*BRANO SCELTO*.

++++++++++

Si sa, ci sono più giornate mondiali che giorni. Ricorrenze che riempiono i social. Si spazia dalla giornata dell’albero, a quella del gatto nero. Alcune occasioni di riflessione, per lo più prêt-à-porter, che durano il tempo di un paio di post sui social a raccattare like illusori. È tuttavia innegabile come queste ricorrenze, come quella odierna, aprano riverberi di tenerezza. La giornata mondiale delle persone con disabilità, che ricorre il 3 dicembre di ogni anno, mi permette di ricordare, qui e ora, una vicenda bella della mia vita.
Perché, e se ancora non lo sapete, lo saprete adesso, le persone con disabilità non sono soggetti passivi di interventi fatti da altri su bisogni che gli stessi, magari, non hanno mai espresso. Ma sono persone e basta.
E come tali, nello scambio dell’esistenza prendono.
E danno.
Come tutti, anche loro.
Come gli altri, anche io.
Mi dissero che avrei dovuto indossare tutte le volte la cravatta, perché, in quel prestigioso Liceo di un comune bello con due elle, la Preside (allora si chiamavano così) era rigorosa sull’abbigliamento degli “esperti esterni”.
Dieci ore, in cinque moduli da due. Sarebbe bastate cinque cravatte.
Il primo incontro con i ragazzi, i miei ragazzi mai più visti nei sedici anni successivi, fu bello come l’ultimo. Ma io, ancora, non lo sapevo.
Jeans e Converse, capelli a caschetto, felpe con cappuccio. Tutto adatto alle lezioni di latino, come ai primi baci sotto il portico.
Perché, si sa, omnia vincit amor.
E io, barbuto manichino, cominciai la prima lezione parlando di leggi dello Stato a favore delle persone con disabilità.
Già volevo bene ai miei ragazzi non visti mai più, e non potevo distruggerli con numeri e articoli.
104, 162, 328.
Buoni per un terno al lotto. Forse. Ma non oltre, senza un significato pratico, tanto da poterlo toccare.
Allora feci un gioco.
Distribuii dei pizzini ad ognuno di loro chiedendo di scrivere una cosa che avrebbero voluto si realizzasse, per un mondo più equo e giusto.
Mi sembrava di aver avuto una bella trovata.
E fu allora che lo vidi.
Sommerso tra i capelli fluenti di una brunetta vivace dal dolce accento e seduto su una carrozzina, vidi Giovanni.
Non muoveva né gambe, né mani, ed era prigioniero di un corpo immobile diretto da un volto attento, con due fanali neri a scrutare intorno.

++++++++++

*COSA FARE*.
1. Trascrivi fedelmente il passo del brano sulla giornata mondiale delle persone con disabilità compreso tra "Perché, si sa, omnia" e "una bella trovata.", estremi inclusi.
2. Quante righe dei record contengono la stringa "quatrième"? Rispondi con il solo numero.

++++++++++

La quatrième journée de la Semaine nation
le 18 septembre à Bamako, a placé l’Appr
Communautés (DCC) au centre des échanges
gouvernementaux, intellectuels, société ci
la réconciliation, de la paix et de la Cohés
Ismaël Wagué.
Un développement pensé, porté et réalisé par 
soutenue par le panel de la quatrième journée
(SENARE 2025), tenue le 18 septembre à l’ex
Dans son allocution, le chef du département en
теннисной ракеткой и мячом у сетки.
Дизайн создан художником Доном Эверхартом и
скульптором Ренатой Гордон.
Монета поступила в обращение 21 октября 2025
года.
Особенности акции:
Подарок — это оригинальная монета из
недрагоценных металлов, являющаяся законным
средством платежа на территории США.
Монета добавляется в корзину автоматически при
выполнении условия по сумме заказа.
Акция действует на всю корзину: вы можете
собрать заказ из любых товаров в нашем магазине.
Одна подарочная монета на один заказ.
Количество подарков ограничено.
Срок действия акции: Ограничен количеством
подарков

++++++++++

*ESERCIZI SVOLTI*.
1.
Perché, si sa, omnia vincit amor.
E io, barbuto manichino, cominciai la prima lezione parlando di leggi dello Stato a favore delle persone con disabilità.
Già volevo bene ai miei ragazzi non visti mai più, e non potevo distruggerli con numeri e articoli.
104, 162, 328.
Buoni per un terno al lotto. Forse. Ma non oltre, senza un significato pratico, tanto da poterlo toccare.
Allora feci un gioco.
Distribuii dei pizzini ad ognuno di loro chiedendo di scrivere una cosa che avrebbero voluto si realizzasse, per un mondo più equo e giusto.
Mi sembrava di aver avuto una bella trovata.

2. 2